Printed January 11, 2017 in the Danbury Newstimes
You only die once. So why are both federal and state prosecutors separately trying to kill the 22-year-old man who, in July 2015, went on a racist rampage, killing nine people in a church in Charleston, South Carolina? Jurors in a federal court there on Tuesday made one of the most important and difficult decisions of their lives. The decision came at the end of the penalty phase in the man’s trial (DSR) where the jury’s choice was either execution or a “life without parole” sentence.
Mass murder rampages are always horrific. This one differs from other rampages where victims are usually chosen more randomly. The victims in the 2012 Sandy Hook Elementary School rampage, for example, only had in common that they were affiliated in some way with the school, where first grade children, teachers and school administrators were all killed. In that tragedy, the shooter’s motives were never realized, and there is no requirement that it is.
The South Carolina murderer had a motive. He wanted to punish African Americans for perceived injustices he imagined they perpetrated upon whites. A grotesque feature of his murderous scheme is that he sat and prayed in the African Methodist Episcopal Church with his victims just before he killed them.
The sentencing hearing occurring now is a federal capital murder trial. Federal murder cases used to be rare. According the Death Penalty Information Center, in the nearly 30 years since 1988 only three federal defendants have been executed. Today there are 62 inmates on federal death row, including the man convicted in the 2013 Boston marathon massacre. Federal capital murder trials are unusual because homicide in the U.S. legal system is typically a state or local crime, investigated by state or local police and prosecuted by state or local prosecutors.
Not all states allow for the death penalty, but South Carolina is one of the 31 states that does. In fact, South Carolina state officials have also indicted the man on nine murder counts and will begin a second capital murder trial just as soon as the federal trial is over.
Putting an offender on trial twice for the same offense may look like a violation of the “double jeopardy” clause of the Fifth Amendment of the U.S. Constitution, but it’s not. That’s because the U.S. and South Carolina are separate legal entities and the “dual sovereignty” doctrine allows prosecution for the same offense by both governments. The fact that both can put DSR on trial doesn’t mean it’s a good idea. Victims will go through the traumatic experience of witnessing the trial, some testifying a second time. Trials, particularly capital trials, with a very lengthy appellate process, are a considerable expense for taxpayers to endure even once.
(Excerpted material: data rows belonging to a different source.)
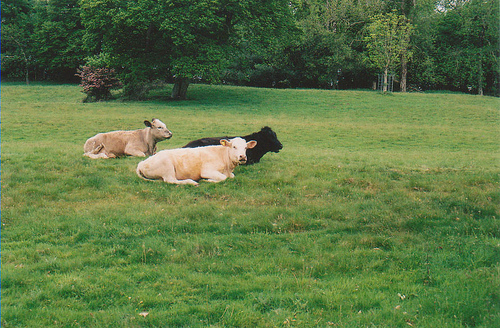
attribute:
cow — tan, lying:
[85, 115, 174, 161]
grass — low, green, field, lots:
[1, 82, 500, 327]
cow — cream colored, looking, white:
[138, 137, 258, 186]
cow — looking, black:
[182, 126, 283, 169]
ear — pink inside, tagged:
[144, 119, 153, 126]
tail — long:
[135, 164, 165, 184]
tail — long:
[82, 150, 113, 160]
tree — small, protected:
[365, 9, 416, 96]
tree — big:
[398, 2, 415, 94]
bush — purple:
[76, 63, 122, 102]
Some penalties can coexist after separate federal and state trials. A prison sentence for years, fines or restitution orders can all coexist. The most likely sentences in these two cases, though, are either life without parole or death, and both, obviously, can only be carried out once.
Why is the U.S. Justice Department pursuing DSR? In charging him, Attorney General Loretta Lynch pointed to the racial hostility nature of the massacre and the existence of federal hate and racial bias crimes as a rationale for moving forward. The explanation for duplicate capital murder trials is unsatisfactory. It’s true that charging bias and hate crimes serve a cathartic purpose for a badly traumatized African American community, and go to the heart of the offenses. How important is it for the crimes charged to expose the motivations of the mass murderer?
When the evidence is put on, the upcoming South Carolina state murder trial will expose the same motivations the federal trial did. Isn’t it enough for DSR to be only once charged with nine counts of murder, followed by one just sentence? Perhaps the Justice Department and the President are hedging their bets, not willing to take any chances of a failed state prosecution and the effect it would have on the nation.
Most rampagers are suicidal and most rampages end with the rampager taking their own life or being gunned down by police. This rampager is no different. He fully expected to be confronted by police either inside or outside the church. His federal sentencing hearing is a spectacle. Why broadcast his bigotry a second time? If it’s death he wants, it’s likely that’s what he’ll get.
Regardless of the outcome of both trials, one thing is certain. He will only die once, and no number of trials will restore the lives of his innocent victims.
Editor’s note: DSR is Dylann S. Roof. Diamond intentionally minimized the exposure given to him, following a protocol advocated by NO Notoriety, a group of murder survivors who believe infamy is one of the goals of rampage murderers.
James Diamond practiced criminal law in Danbury for 25 years. Today he teaches at the University Of Arizona College Of Law.